The 0x protocol has been upgraded such that it can now easily be modified to support arbitrary new asset types, such as ERC223 and ERC777; out of the box, 0x 2.0 will come with support for ERC20 and ERC721 (an open standard for creating non-fungible or unique tokens). And since more and more assets in both the real world and in virtual worlds are getting “tokenized” to take advantage of blockchain technology, version 2 of 0x, which is expected to become available in late July 2018, is being described as “the protocol for trading everything.”

So, now, we can see what a smart purchase Coinbase has just made. What it has bought is a decentralized exchange for trading everything. And as you can imagine, the potential implications of this are huge.

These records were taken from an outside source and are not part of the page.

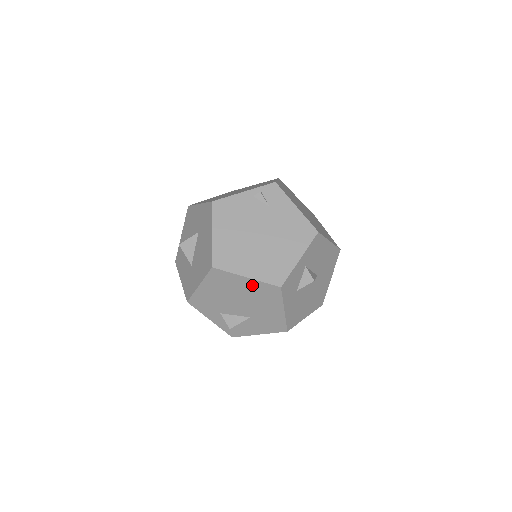
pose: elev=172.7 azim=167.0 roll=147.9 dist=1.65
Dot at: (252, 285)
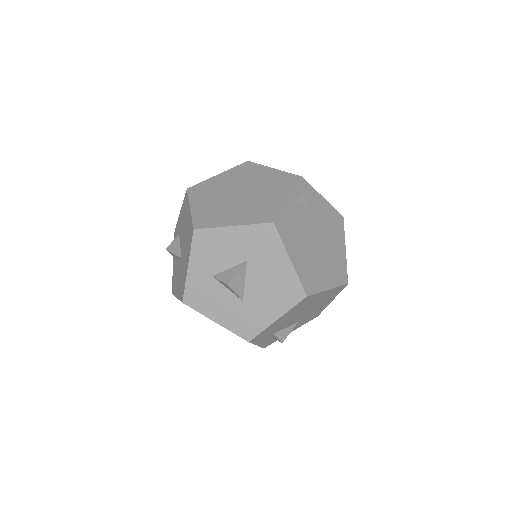
Dot at: (327, 294)
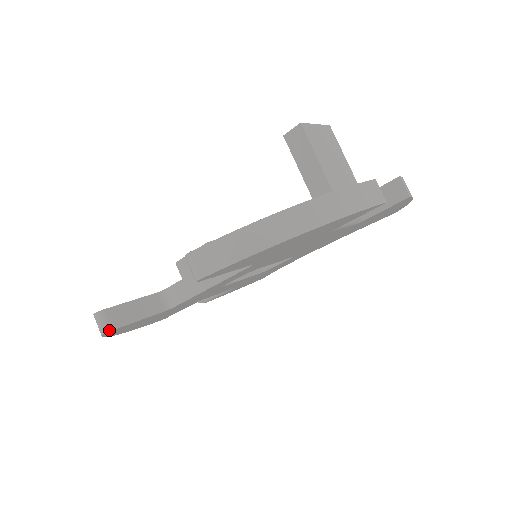
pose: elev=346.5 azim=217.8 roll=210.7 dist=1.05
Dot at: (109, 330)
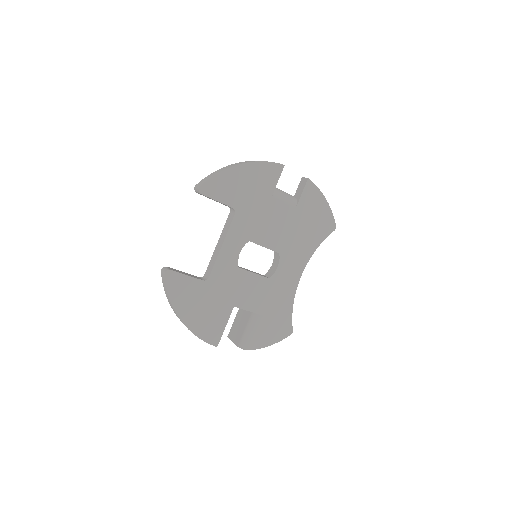
Dot at: (168, 270)
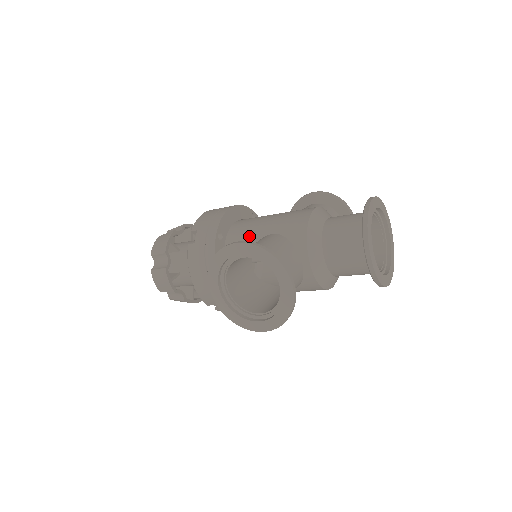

All Coinbase has to worry about now is to find a way to integrate the Paradex’s P2P token trading functionality, which initially won’t be available to U.S. customers, into Coinbase Pro whilst satisfying KYC rules (since decentralized exchanges don’t need to know anything about their customers) and to somehow convince financial regulators in the U.S. (and elsewhere) that it is not breaking any securities laws by offering, albeit indirectly, tokens on its platform (since many jurisdictions might consider at least some ICOs as securities).